» **Task**
Rewrite the rows from the line that contains "pose: elev=344.7 azim=93.4" through the end of the rows, changing every "dist" to "distance" and leaving all else as it is.

>> start Supplied data

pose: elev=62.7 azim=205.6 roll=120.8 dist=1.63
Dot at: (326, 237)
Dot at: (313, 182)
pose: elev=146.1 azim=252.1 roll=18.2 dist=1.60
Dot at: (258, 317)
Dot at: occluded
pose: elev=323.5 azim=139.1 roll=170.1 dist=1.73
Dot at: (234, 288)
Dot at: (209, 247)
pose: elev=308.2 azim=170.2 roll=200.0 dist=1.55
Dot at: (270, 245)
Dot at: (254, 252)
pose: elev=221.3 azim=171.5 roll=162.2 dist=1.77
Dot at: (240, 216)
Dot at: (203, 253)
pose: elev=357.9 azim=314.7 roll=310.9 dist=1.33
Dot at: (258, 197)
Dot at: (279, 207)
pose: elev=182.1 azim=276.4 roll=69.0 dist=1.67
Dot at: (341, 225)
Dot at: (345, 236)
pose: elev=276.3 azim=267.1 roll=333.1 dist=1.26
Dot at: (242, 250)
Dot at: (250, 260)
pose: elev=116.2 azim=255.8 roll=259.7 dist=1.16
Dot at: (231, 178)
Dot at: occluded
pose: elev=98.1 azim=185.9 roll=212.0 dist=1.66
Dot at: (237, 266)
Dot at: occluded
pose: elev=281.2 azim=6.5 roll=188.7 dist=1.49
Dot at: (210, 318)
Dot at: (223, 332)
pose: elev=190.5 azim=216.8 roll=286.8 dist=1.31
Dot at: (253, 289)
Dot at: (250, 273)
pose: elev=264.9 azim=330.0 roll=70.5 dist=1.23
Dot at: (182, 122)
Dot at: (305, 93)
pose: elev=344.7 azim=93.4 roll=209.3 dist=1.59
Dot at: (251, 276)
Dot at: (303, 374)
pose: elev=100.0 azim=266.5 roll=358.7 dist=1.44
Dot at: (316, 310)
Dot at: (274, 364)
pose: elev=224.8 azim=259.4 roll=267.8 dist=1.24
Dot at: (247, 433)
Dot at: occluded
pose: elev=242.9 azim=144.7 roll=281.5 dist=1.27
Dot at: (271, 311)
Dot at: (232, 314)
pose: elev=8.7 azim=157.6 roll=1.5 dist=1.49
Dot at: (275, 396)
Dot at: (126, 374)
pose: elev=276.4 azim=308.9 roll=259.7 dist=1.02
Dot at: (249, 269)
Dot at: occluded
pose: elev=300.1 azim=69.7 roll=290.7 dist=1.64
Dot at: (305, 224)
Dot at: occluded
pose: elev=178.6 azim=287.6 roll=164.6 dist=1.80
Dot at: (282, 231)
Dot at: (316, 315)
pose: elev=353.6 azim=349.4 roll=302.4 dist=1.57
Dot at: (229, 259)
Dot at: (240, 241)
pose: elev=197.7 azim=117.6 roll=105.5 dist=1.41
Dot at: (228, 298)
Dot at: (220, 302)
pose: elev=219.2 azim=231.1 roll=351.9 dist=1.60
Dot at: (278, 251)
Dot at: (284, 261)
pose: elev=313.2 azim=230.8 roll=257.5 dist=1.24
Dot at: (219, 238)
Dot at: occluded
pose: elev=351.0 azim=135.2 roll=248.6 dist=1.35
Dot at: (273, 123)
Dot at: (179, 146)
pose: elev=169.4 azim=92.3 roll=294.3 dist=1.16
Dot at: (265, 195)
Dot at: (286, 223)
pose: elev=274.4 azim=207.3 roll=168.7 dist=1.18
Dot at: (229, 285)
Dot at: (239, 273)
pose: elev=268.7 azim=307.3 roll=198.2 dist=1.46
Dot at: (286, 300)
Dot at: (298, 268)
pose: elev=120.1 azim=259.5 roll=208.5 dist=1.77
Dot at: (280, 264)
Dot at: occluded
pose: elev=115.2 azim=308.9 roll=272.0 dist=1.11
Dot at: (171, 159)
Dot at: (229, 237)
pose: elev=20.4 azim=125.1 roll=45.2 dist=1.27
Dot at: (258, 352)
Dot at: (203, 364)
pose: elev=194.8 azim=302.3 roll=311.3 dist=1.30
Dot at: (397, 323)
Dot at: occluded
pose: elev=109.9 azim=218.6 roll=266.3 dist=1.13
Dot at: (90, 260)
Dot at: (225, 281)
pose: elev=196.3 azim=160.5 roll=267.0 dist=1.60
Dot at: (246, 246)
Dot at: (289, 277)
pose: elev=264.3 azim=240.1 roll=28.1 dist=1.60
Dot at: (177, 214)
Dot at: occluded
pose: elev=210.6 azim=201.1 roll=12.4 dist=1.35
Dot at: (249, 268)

>> end Supplied data

» **Full output**
pose: elev=344.7 azim=93.4 roll=209.3 distance=1.59
Dot at: (251, 276)
Dot at: (303, 374)
pose: elev=100.0 azim=266.5 roll=358.7 distance=1.44
Dot at: (316, 310)
Dot at: (274, 364)
pose: elev=224.8 azim=259.4 roll=267.8 distance=1.24
Dot at: (247, 433)
Dot at: occluded
pose: elev=242.9 azim=144.7 roll=281.5 distance=1.27
Dot at: (271, 311)
Dot at: (232, 314)
pose: elev=8.7 azim=157.6 roll=1.5 distance=1.49
Dot at: (275, 396)
Dot at: (126, 374)
pose: elev=276.4 azim=308.9 roll=259.7 distance=1.02
Dot at: (249, 269)
Dot at: occluded
pose: elev=300.1 azim=69.7 roll=290.7 distance=1.64
Dot at: (305, 224)
Dot at: occluded
pose: elev=178.6 azim=287.6 roll=164.6 distance=1.80
Dot at: (282, 231)
Dot at: (316, 315)
pose: elev=353.6 azim=349.4 roll=302.4 distance=1.57
Dot at: (229, 259)
Dot at: (240, 241)
pose: elev=197.7 azim=117.6 roll=105.5 distance=1.41
Dot at: (228, 298)
Dot at: (220, 302)
pose: elev=219.2 azim=231.1 roll=351.9 distance=1.60
Dot at: (278, 251)
Dot at: (284, 261)
pose: elev=313.2 azim=230.8 roll=257.5 distance=1.24
Dot at: (219, 238)
Dot at: occluded
pose: elev=351.0 azim=135.2 roll=248.6 distance=1.35
Dot at: (273, 123)
Dot at: (179, 146)
pose: elev=169.4 azim=92.3 roll=294.3 distance=1.16
Dot at: (265, 195)
Dot at: (286, 223)
pose: elev=274.4 azim=207.3 roll=168.7 distance=1.18
Dot at: (229, 285)
Dot at: (239, 273)
pose: elev=268.7 azim=307.3 roll=198.2 distance=1.46
Dot at: (286, 300)
Dot at: (298, 268)
pose: elev=120.1 azim=259.5 roll=208.5 distance=1.77
Dot at: (280, 264)
Dot at: occluded
pose: elev=115.2 azim=308.9 roll=272.0 distance=1.11
Dot at: (171, 159)
Dot at: (229, 237)
pose: elev=20.4 azim=125.1 roll=45.2 distance=1.27
Dot at: (258, 352)
Dot at: (203, 364)
pose: elev=194.8 azim=302.3 roll=311.3 distance=1.30
Dot at: (397, 323)
Dot at: occluded
pose: elev=109.9 azim=218.6 roll=266.3 distance=1.13
Dot at: (90, 260)
Dot at: (225, 281)
pose: elev=196.3 azim=160.5 roll=267.0 distance=1.60
Dot at: (246, 246)
Dot at: (289, 277)
pose: elev=264.3 azim=240.1 roll=28.1 distance=1.60
Dot at: (177, 214)
Dot at: occluded
pose: elev=210.6 azim=201.1 roll=12.4 distance=1.35
Dot at: (249, 268)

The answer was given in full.